Jednostki uczestnictwa Skarbca Małych i Średnich Spółek rozchodzą się jak świeże bułeczki. Sprzedaż rozpoczęła się w zeszły czwartek. W ciągu zaledwie dwóch dni suma wpłat wyniosła niemal 100 mln zł.
Jeszcze lepsze jest AIG TFI, które tydzień temu wznowiło po przerwie sprzedaż swojego funduszu. Na razie dostępne są dane za pierwsze 1,5 dnia dystrybucji. Sprzedaż to 125 mln zł. Zapewne dziś zapadnie decyzja o wstrzymaniu wpłat (aktywa przekroczą 600 mln zł).
Skarbiec też zabezpieczył się przed nadmiernymi wpłatami. Limit aktywów to 500 mln zł.
- Uznaliśmy, że taką kwotę jesteśmy w stanie korzystnie ulokować - mówi Piotr Kuba, wiceprezes TFI Skarbiec.

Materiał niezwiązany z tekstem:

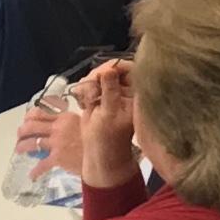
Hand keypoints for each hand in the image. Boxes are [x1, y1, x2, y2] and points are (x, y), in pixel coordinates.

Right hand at [76, 59, 138, 189]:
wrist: (99, 152)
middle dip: (96, 77)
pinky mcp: (100, 95)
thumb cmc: (109, 137)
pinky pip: (89, 83)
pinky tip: (83, 103)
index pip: (129, 68)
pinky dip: (83, 89)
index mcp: (136, 93)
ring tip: (86, 101)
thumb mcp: (110, 113)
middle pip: (110, 68)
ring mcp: (113, 91)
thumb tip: (109, 69)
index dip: (113, 67)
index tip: (99, 74)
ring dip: (88, 84)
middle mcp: (126, 89)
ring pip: (98, 74)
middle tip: (89, 90)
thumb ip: (110, 90)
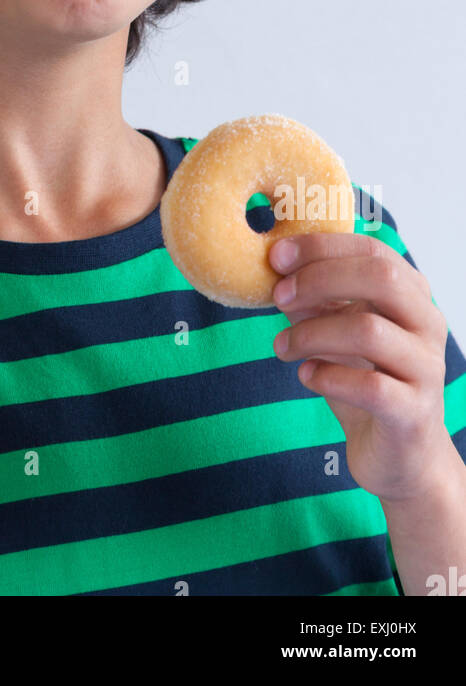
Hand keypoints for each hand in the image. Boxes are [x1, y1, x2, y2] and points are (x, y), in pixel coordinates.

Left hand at [268, 232, 451, 502]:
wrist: (399, 456)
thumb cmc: (365, 380)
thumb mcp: (335, 330)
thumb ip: (313, 299)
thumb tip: (275, 267)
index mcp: (411, 294)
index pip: (372, 249)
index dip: (321, 246)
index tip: (277, 256)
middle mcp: (427, 324)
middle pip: (380, 277)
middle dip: (319, 279)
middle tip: (278, 296)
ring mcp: (425, 369)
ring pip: (369, 330)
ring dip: (311, 333)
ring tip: (282, 346)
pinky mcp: (413, 413)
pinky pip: (369, 386)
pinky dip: (327, 376)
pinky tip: (306, 376)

Fundusz ma inwestować w akcje spółek spoza WIG20. Może też lokować poza Polską (maksymalnie 50 proc. aktywów).
- Inwestorzy poszukują wysokich stóp zwrotu i biorą na siebie ryzyko, które w funduszach małych spółek jest większe niż w przypadku standardowych funduszy akcji - twierdzi P. Kuba. - Robią to świadomie. Poza tym dywersyfikują swoje oszczędności między różne fundusze i różne firmy zarządzające - dodaje.